# Remington Model 700 extraction problem



## DocHarkins127 (Nov 28, 2012)

I have a Model 700 chanbered in 7mm Rem Mag and since the day I bought it I've had problems extracting rounds after firing. I clean the gun after shooting session. The gun does fine for the first 3 or 4 rounds, but after that it's just about impossible to get the bolt open. I shoot Winchester Super X 150gr. I'm thinking it may be the ammo, but I wanted to get some opinions as to what the problem may be. Thoughts?


----------



## delta dooler (Mar 6, 2008)

I have 3 older 700's, and 2 of the 3 Ive had to have the extractors replaced, pretty simple job, but requires special tool, I just let a gunsmith replace mine and never had another issue.


----------



## DocHarkins127 (Nov 28, 2012)

Cool, thanks for the reply. Do you think it could be the extractor being that it's a new rifle (only had it a year)?


----------



## delta dooler (Mar 6, 2008)

DocHarkins127 said:


> Cool, thanks for the reply. Do you think it could be the extractor being that it's a new rifle (only had it a year)?

• _Given data_:
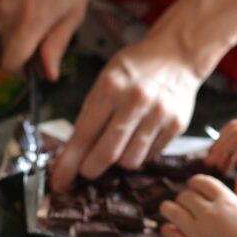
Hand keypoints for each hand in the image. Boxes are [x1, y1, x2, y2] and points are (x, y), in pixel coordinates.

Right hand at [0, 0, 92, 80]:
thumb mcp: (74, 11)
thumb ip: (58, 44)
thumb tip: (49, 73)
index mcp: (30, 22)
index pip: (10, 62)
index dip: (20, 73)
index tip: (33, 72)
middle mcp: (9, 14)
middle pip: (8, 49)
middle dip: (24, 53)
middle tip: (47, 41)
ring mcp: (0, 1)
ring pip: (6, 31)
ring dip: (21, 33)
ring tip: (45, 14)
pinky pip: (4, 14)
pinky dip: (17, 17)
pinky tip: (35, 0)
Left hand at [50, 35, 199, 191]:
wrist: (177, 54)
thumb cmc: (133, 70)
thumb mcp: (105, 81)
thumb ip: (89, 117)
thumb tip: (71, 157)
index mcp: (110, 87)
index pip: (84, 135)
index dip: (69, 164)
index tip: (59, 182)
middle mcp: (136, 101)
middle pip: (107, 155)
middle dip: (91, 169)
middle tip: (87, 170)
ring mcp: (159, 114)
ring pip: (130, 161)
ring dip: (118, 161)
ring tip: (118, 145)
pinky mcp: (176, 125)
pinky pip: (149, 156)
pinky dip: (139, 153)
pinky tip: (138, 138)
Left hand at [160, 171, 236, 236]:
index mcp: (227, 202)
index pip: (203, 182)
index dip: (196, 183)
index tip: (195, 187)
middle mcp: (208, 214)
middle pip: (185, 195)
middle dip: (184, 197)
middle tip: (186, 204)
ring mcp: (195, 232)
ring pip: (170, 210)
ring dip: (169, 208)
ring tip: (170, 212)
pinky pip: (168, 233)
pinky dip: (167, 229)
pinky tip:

• _Questions_:
a) From the Model 700 extraction thread, reproduce the passage from "I have a Model" to "had another issue.".
b) In the Model 700 extraction thread, which ammunition does DocHarkins127 say he shoots?
c) Write the next part of the forum thread about the Remington Model 700 extraction problem, picking up after its last line.

• _Answers provided_:
a)
I have a Model 700 chanbered in 7mm Rem Mag and since the day I bought it I've had problems extracting rounds after firing. I clean the gun after shooting session. The gun does fine for the first 3 or 4 rounds, but after that it's just about impossible to get the bolt open. I shoot Winchester Super X 150gr. I'm thinking it may be the ammo, but I wanted to get some opinions as to what the problem may be. Thoughts?


----------



## delta dooler (Mar 6, 2008)

I have 3 older 700's, and 2 of the 3 Ive had to have the extractors replaced, pretty simple job, but requires special tool, I just let a gunsmith replace mine and never had another issue.

b) Winchester Super X 150gr.

c)
 just as possible as an old one I would say, quality control on newer Remmys isnt the best IMO, might have been some sort of defect on it. Any gunsmith worthy of calling himself a gunsmith should be able to tell you if thats it or not pretty quick.


----------



## DocHarkins127 (Nov 28, 2012)

Awesome. I'll call a gunsmith today


----------



## Doc10r59 (Jan 6, 2014)

Not sure if you got your extractor issue fixed but I have had a similiar problem. Rem Model 700 XCR .300 WSM shooting Win Ballistic Silvertip 150 gr. and had problems at various times over the years extracting or closing the bolt. This year at the range pre-season the bolt was almost inoperable. took to Pensacola Lock and Gunsmith. They found it to be a broken extractor which they had to order and replace. Working fine now.


----------



## Fish-n-Fur (Apr 2, 2009)

good info, as i have a rem model 700 .06 ...w/o probs so far, but will keep this info in mind should the occasion arise. thx much! :thumbsup:
jp


----------



## Jason (Oct 2, 2007)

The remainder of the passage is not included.